I'm trying to better understand why analysts and data scientists sometimes prefer to set up a data lake, which I define as: "a collection of files, in an open-source format like Parquet or Orc, in a blob-store like S3". I often hear two reasons:
- Cost
- Supporting data science workloads
However, the emergence of data warehouses that separate compute from storage, like Snowflake, BigQuery and Redshift RA3, has drastically reduced the cost advantage for data lakes. And in my experience, data science workloads are generally compute-bound, so in principal you can just execute a SQL query from your data science environment (Spark, Python) against your data warehouse---the overhead of serializing and deserializing your data an extra time should be a tiny % of your overall runtime.
I suspect that the reason why some data scientist prefer data lakes is cultural rather than technical---basically, they have an irrational dislike of SQL and RDBMSs. However, I haven't done data science work myself in years, so maybe I'm just not getting it.
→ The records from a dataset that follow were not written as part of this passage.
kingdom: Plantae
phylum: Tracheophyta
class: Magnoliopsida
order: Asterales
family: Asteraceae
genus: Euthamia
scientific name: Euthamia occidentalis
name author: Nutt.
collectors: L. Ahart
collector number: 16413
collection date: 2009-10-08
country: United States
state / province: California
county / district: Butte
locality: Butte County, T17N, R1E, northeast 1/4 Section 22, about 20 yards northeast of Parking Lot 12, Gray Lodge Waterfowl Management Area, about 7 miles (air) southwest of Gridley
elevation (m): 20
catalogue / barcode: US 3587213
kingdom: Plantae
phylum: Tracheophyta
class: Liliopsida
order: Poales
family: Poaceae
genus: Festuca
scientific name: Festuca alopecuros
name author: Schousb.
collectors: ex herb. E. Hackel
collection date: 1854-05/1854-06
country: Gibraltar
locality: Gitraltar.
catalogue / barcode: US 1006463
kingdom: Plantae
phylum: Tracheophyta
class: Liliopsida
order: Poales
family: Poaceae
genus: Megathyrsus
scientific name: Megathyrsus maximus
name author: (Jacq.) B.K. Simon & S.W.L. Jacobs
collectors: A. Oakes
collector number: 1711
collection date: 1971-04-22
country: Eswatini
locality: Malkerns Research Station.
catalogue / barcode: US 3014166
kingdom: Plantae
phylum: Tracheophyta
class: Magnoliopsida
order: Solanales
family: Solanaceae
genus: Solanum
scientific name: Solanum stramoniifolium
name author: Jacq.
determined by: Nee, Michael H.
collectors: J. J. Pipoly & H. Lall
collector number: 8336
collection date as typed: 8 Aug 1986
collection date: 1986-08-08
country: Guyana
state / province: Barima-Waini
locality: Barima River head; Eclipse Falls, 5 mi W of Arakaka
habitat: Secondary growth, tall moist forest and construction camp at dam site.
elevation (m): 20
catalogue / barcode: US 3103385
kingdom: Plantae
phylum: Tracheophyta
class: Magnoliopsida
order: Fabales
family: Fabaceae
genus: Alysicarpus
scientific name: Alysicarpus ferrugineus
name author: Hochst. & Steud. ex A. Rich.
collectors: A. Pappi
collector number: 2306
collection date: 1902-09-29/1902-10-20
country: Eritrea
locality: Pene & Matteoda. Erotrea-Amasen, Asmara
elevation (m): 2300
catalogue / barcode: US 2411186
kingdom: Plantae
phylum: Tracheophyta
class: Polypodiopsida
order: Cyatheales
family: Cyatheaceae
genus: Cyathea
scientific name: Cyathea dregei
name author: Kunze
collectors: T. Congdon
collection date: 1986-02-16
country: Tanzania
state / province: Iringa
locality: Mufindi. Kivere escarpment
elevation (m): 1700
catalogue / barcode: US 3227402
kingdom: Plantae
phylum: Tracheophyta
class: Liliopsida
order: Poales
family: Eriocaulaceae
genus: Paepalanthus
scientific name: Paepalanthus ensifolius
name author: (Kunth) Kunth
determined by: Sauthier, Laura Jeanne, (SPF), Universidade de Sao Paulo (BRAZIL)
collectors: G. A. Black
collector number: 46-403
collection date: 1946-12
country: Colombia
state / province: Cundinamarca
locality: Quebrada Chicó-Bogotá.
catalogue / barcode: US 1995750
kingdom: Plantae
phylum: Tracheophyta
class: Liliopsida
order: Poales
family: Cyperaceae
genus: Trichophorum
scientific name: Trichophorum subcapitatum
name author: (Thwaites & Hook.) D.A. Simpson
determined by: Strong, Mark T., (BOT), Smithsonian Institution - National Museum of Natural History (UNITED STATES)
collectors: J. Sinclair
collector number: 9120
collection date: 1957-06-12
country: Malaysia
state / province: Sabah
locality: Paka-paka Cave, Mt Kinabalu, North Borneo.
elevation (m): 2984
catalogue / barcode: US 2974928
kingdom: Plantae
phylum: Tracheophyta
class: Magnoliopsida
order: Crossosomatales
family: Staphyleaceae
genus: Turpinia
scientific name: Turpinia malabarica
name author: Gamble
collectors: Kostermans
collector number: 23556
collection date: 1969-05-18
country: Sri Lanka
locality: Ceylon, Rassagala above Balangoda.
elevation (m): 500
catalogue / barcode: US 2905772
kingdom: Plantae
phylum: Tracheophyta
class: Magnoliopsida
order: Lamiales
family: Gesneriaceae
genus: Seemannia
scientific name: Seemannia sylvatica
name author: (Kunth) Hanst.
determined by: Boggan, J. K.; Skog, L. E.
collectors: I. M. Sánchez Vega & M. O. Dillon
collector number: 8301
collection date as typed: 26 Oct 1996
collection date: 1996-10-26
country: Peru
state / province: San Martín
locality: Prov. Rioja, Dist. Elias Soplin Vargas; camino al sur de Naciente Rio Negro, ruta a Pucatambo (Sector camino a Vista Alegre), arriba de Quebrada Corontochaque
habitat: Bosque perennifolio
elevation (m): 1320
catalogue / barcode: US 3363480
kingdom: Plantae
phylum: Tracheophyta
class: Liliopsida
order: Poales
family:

Are there good reasons for using a data lake rather than Snowflake, BigQuery, or Redshift RA3? Please enlighten me!
"Raw" data lands in the lake S3 or similar object store. Processing pipelines take data, slice and combine, and push data back to the lake. Data in the lake will vary from the truly raw like log files to highly processed. Keeping the raw analogy we could say it's like the difference between a cow carcass and a carefully butchered filet mignon.
But you nearly always need a way to query and analyse the raw data, so you have an engine sitting on top like snowflake. Engines might help drive your processing as its much easier to write pipelines against. But also allow people to access at a higher level of abstraction.
It's not an either or.